# Primer before/after tinted moisturizer??



## Monica_r (Sep 7, 2007)

usually you put the primer on efter moisturizer and before foundation. but now when im using the tinted moisturizer instead of moisturizer and foundation, how is the correct way to apply then?






when using the primer after tinted moisturizer, the tinted moisturizer seems to come off. havent tried to put it before it though. (after serum, before tinted moisturizer)

whats your experience?

thanks!


----------



## StereoXGirl (Sep 7, 2007)

Definitely put primer on before the TM.


----------



## angellove (Sep 7, 2007)

Originally Posted by *StereoXGirl* /img/forum/go_quote.gif Definitely put primer on before the TM.



agree!


----------



## Aquilah (Sep 7, 2007)

100% most definitely BEFORE the TM!


----------



## emily_3383 (Sep 7, 2007)

I put mositurizer before my TM anyways because im using the one by WnW and its really drying.


----------



## chocobon (Sep 7, 2007)

Primer b4 tinted moisturiser!


----------



## bluebird08 (Sep 7, 2007)

It goes on before the TM...


----------



## Shelley (Sep 7, 2007)

I agree with the others. Primer before TM.


----------



## Thais (Sep 7, 2007)

The primer should go before anything else... The only thing you canput on before primer is moisturizer.


----------



## aplmk8 (Sep 7, 2007)

primer before TM, because i think TM is very sheer, that when u put something on top of it, it'll disappear


----------



## Monica_r (Sep 10, 2007)

thanks girls! that was what i thought...! i was just worried about primer being too drying without moisturizer first. but ill give it a try today then


----------



## Make-up_Hawk (Oct 28, 2007)

I read this post when you first posted it and now I'm going through the same thing.

I've just started using tinted moisturizer and I also use primer. For the past few weeks, I have been putting on primer before the tinted moisturizer (as per mentioned in this post), but my face looked really greasy. Today, I decided to reverse the action: put on tinted moisturizer, then primer. When I put on the moisturizer, my face was not greasy looking afterwards. I waited five minutes and then applied the primer. It looks good so far, but I'm waiting until the end of the day to see what it "wears" like.

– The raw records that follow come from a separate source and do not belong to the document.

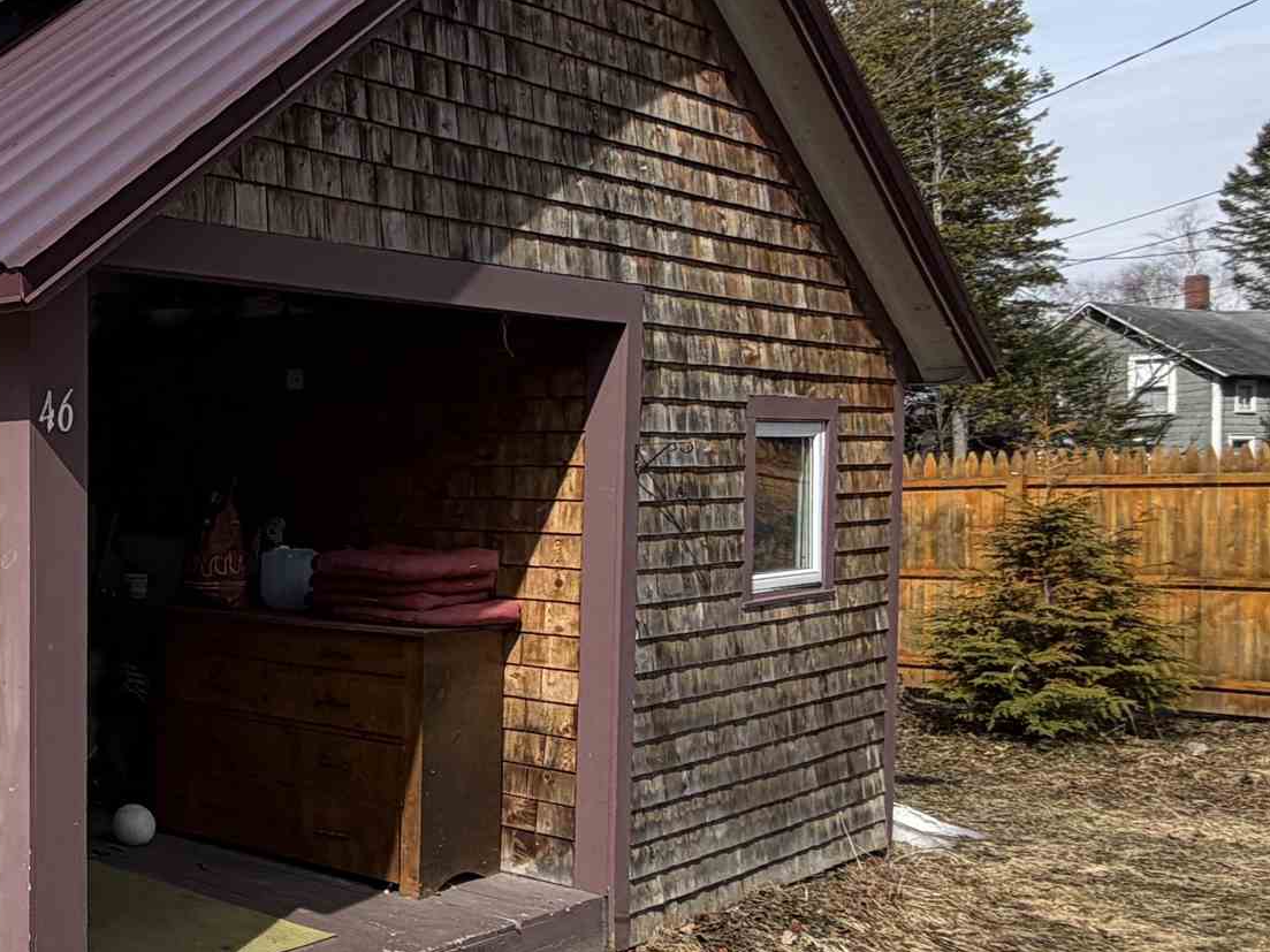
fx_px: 1431
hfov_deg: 36.3
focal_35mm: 39
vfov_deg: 36.8
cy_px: 513
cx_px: -276
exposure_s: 1/799
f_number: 2.2
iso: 20
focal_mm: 2.22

Now I have myself another situation: concealer before or after primer.



I put it on before, just to see the results.


----------



## Brittvas (Oct 15, 2012)

have you tried using a translucent powder to rid of the grease?


----------



## Brittvas (Oct 15, 2012)

I would do a regular moisturizer than primer than tinted moisturizer, just to be safe and because you can never moisturize too much. Then use a translucent powder to set it.


----------